[Opening Source data section]

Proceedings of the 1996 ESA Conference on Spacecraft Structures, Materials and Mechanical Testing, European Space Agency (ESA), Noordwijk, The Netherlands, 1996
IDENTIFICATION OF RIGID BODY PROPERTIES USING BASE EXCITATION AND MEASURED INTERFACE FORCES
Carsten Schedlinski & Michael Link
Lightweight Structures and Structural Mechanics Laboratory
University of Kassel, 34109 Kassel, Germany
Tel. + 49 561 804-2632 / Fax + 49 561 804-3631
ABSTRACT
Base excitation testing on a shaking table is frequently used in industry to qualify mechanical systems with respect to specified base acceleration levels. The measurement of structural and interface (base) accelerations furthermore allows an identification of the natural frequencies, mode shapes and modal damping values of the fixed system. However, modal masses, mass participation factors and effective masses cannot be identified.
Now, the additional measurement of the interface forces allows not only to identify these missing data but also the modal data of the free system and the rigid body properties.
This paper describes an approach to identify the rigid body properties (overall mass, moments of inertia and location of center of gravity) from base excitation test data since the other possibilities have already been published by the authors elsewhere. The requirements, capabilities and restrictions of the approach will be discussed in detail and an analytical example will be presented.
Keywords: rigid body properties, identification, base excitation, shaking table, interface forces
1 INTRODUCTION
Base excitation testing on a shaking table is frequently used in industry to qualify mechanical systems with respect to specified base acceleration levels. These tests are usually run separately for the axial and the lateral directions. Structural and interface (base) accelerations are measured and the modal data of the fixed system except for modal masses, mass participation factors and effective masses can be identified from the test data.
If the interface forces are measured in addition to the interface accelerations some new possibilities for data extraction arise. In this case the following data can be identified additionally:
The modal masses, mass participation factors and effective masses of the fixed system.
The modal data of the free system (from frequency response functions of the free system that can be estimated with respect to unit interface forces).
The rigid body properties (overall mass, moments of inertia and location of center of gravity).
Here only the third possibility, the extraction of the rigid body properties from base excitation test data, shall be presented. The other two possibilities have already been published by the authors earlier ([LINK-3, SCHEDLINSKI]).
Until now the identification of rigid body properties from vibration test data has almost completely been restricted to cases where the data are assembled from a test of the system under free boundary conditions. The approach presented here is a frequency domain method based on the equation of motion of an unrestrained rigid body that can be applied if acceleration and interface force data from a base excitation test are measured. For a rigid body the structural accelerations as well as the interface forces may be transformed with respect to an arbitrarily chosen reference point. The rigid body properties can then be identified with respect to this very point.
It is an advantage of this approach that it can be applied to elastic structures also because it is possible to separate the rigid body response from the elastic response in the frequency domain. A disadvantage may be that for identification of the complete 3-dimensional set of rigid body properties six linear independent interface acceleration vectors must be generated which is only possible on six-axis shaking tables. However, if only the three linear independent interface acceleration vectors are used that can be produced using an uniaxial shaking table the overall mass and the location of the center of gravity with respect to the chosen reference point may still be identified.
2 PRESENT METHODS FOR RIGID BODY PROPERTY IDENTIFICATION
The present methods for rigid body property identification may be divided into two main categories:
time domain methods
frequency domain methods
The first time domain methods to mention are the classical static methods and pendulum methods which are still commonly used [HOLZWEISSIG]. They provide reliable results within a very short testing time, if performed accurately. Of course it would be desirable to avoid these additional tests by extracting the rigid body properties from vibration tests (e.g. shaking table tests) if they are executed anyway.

[Closing Source data section]

• **What to do**: Write the complete data out, exactly as above.

• **Written reply**:
Proceedings of the 1996 ESA Conference on Spacecraft Structures, Materials and Mechanical Testing, European Space Agency (ESA), Noordwijk, The Netherlands, 1996
IDENTIFICATION OF RIGID BODY PROPERTIES USING BASE EXCITATION AND MEASURED INTERFACE FORCES
Carsten Schedlinski & Michael Link
Lightweight Structures and Structural Mechanics Laboratory
University of Kassel, 34109 Kassel, Germany
Tel. + 49 561 804-2632 / Fax + 49 561 804-3631
ABSTRACT
Base excitation testing on a shaking table is frequently used in industry to qualify mechanical systems with respect to specified base acceleration levels. The measurement of structural and interface (base) accelerations furthermore allows an identification of the natural frequencies, mode shapes and modal damping values of the fixed system. However, modal masses, mass participation factors and effective masses cannot be identified.
Now, the additional measurement of the interface forces allows not only to identify these missing data but also the modal data of the free system and the rigid body properties.
This paper describes an approach to identify the rigid body properties (overall mass, moments of inertia and location of center of gravity) from base excitation test data since the other possibilities have already been published by the authors elsewhere. The requirements, capabilities and restrictions of the approach will be discussed in detail and an analytical example will be presented.
Keywords: rigid body properties, identification, base excitation, shaking table, interface forces
1 INTRODUCTION
Base excitation testing on a shaking table is frequently used in industry to qualify mechanical systems with respect to specified base acceleration levels. These tests are usually run separately for the axial and the lateral directions. Structural and interface (base) accelerations are measured and the modal data of the fixed system except for modal masses, mass participation factors and effective masses can be identified from the test data.
If the interface forces are measured in addition to the interface accelerations some new possibilities for data extraction arise. In this case the following data can be identified additionally:
The modal masses, mass participation factors and effective masses of the fixed system.
The modal data of the free system (from frequency response functions of the free system that can be estimated with respect to unit interface forces).
The rigid body properties (overall mass, moments of inertia and location of center of gravity).
Here only the third possibility, the extraction of the rigid body properties from base excitation test data, shall be presented. The other two possibilities have already been published by the authors earlier ([LINK-3, SCHEDLINSKI]).
Until now the identification of rigid body properties from vibration test data has almost completely been restricted to cases where the data are assembled from a test of the system under free boundary conditions. The approach presented here is a frequency domain method based on the equation of motion of an unrestrained rigid body that can be applied if acceleration and interface force data from a base excitation test are measured. For a rigid body the structural accelerations as well as the interface forces may be transformed with respect to an arbitrarily chosen reference point. The rigid body properties can then be identified with respect to this very point.
It is an advantage of this approach that it can be applied to elastic structures also because it is possible to separate the rigid body response from the elastic response in the frequency domain. A disadvantage may be that for identification of the complete 3-dimensional set of rigid body properties six linear independent interface acceleration vectors must be generated which is only possible on six-axis shaking tables. However, if only the three linear independent interface acceleration vectors are used that can be produced using an uniaxial shaking table the overall mass and the location of the center of gravity with respect to the chosen reference point may still be identified.
2 PRESENT METHODS FOR RIGID BODY PROPERTY IDENTIFICATION
The present methods for rigid body property identification may be divided into two main categories:
time domain methods
frequency domain methods
The first time domain methods to mention are the classical static methods and pendulum methods which are still commonly used [HOLZWEISSIG]. They provide reliable results within a very short testing time, if performed accurately. Of course it would be desirable to avoid these additional tests by extracting the rigid body properties from vibration tests (e.g. shaking table tests) if they are executed anyway.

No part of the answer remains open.